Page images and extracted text
'''

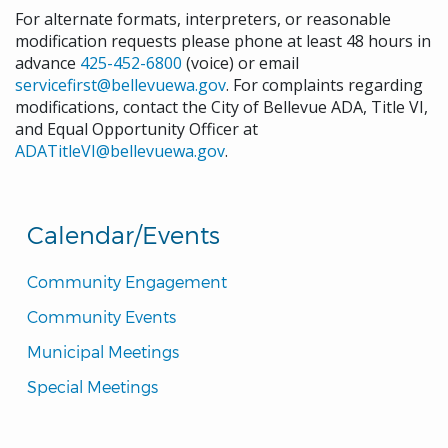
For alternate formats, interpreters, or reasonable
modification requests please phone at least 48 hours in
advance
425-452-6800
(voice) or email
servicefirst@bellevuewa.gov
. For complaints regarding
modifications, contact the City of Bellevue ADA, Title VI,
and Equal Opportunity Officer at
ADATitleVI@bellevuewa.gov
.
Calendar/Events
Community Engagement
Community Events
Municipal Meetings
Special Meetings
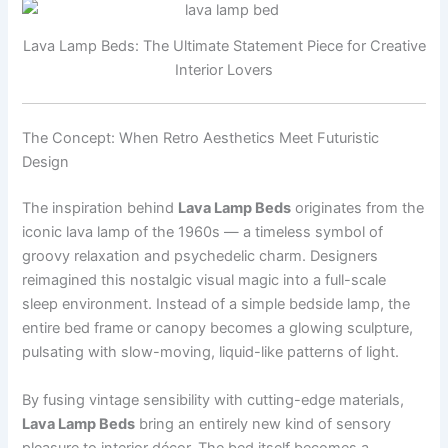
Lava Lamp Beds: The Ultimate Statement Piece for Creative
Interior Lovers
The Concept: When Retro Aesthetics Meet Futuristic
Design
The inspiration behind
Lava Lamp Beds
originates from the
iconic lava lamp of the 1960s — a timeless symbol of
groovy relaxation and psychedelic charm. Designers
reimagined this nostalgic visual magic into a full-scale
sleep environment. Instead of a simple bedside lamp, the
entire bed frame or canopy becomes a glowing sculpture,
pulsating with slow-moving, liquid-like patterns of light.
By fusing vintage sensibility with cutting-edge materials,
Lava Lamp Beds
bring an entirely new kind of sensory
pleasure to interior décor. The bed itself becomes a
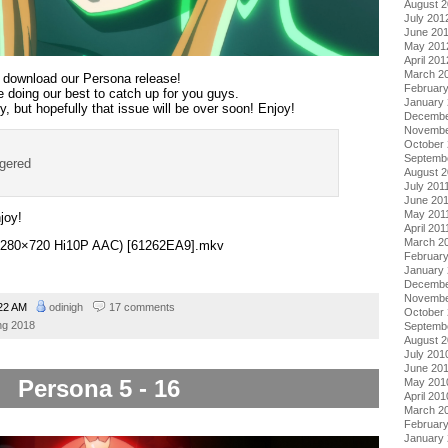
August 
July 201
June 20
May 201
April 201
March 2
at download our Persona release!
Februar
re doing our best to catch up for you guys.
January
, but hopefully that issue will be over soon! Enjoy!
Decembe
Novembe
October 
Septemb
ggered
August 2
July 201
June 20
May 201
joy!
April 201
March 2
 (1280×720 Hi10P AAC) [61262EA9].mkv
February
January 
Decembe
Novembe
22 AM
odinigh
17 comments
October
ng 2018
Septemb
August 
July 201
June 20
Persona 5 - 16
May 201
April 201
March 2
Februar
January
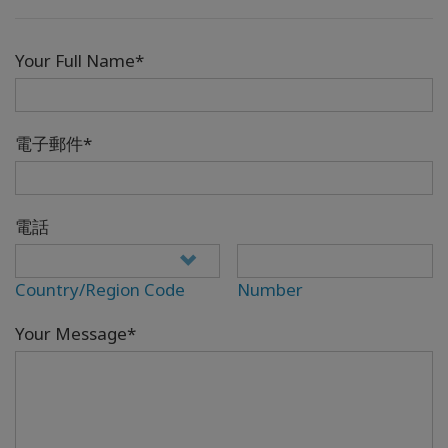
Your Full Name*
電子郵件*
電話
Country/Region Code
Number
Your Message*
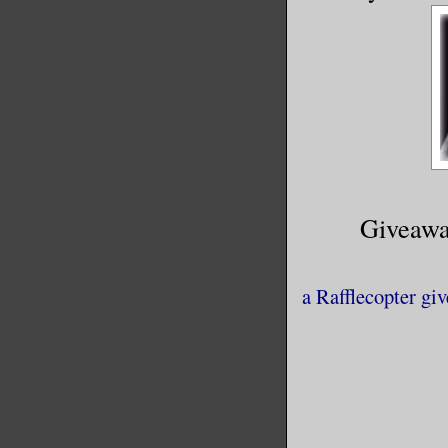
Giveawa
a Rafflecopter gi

'''
'''

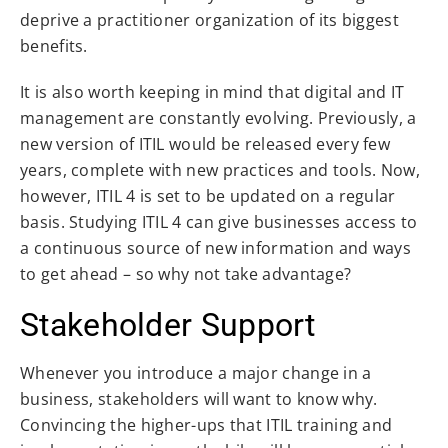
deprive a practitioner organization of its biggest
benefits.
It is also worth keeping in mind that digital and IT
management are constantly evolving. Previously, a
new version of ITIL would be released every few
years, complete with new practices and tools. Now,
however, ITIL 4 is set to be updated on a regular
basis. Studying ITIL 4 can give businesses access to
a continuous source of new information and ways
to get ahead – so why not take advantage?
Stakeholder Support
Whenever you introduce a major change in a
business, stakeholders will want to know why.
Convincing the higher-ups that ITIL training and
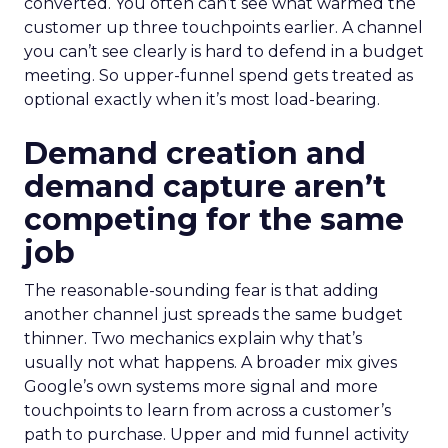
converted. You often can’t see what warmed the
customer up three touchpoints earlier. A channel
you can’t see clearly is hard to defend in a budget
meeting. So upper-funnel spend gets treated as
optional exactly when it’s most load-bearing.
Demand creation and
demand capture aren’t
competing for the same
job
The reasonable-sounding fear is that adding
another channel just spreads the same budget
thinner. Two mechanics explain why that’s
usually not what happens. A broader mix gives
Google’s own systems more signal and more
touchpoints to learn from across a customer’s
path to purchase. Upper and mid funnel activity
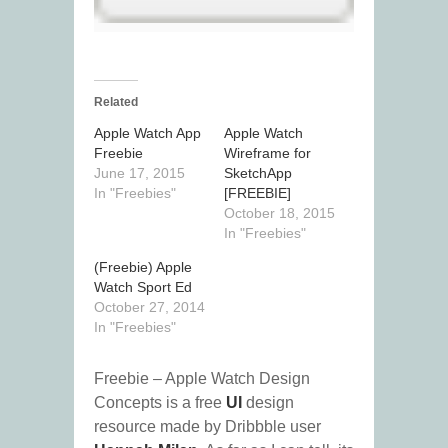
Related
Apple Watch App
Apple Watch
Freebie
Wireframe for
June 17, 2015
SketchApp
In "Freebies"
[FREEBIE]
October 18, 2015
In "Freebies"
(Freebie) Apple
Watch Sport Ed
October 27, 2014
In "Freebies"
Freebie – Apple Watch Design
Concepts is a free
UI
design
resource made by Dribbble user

'''

▸ WHAT TO WORK ON
Reproduce everything in the listing from the line containing "For alternate formats, interpreters, or" down to the line containing "pleasure to interior", substituting "Glowing Lava Beds" for every occurrence of "Lava Lamp Beds" and keeping all other text unchanged. Leave the pictures out of your answer.

▸ ANSWER SPACE
For alternate formats, interpreters, or reasonable
modification requests please phone at least 48 hours in
advance
425-452-6800
(voice) or email
servicefirst@bellevuewa.gov
. For complaints regarding
modifications, contact the City of Bellevue ADA, Title VI,
and Equal Opportunity Officer at
ADATitleVI@bellevuewa.gov
.
Calendar/Events
Community Engagement
Community Events
Municipal Meetings
Special Meetings
Glowing Lava Beds: The Ultimate Statement Piece for Creative
Interior Lovers
The Concept: When Retro Aesthetics Meet Futuristic
Design
The inspiration behind
Glowing Lava Beds
originates from the
iconic lava lamp of the 1960s — a timeless symbol of
groovy relaxation and psychedelic charm. Designers
reimagined this nostalgic visual magic into a full-scale
sleep environment. Instead of a simple bedside lamp, the
entire bed frame or canopy becomes a glowing sculpture,
pulsating with slow-moving, liquid-like patterns of light.
By fusing vintage sensibility with cutting-edge materials,
Glowing Lava Beds
bring an entirely new kind of sensory
pleasure to interior décor. The bed itself becomes a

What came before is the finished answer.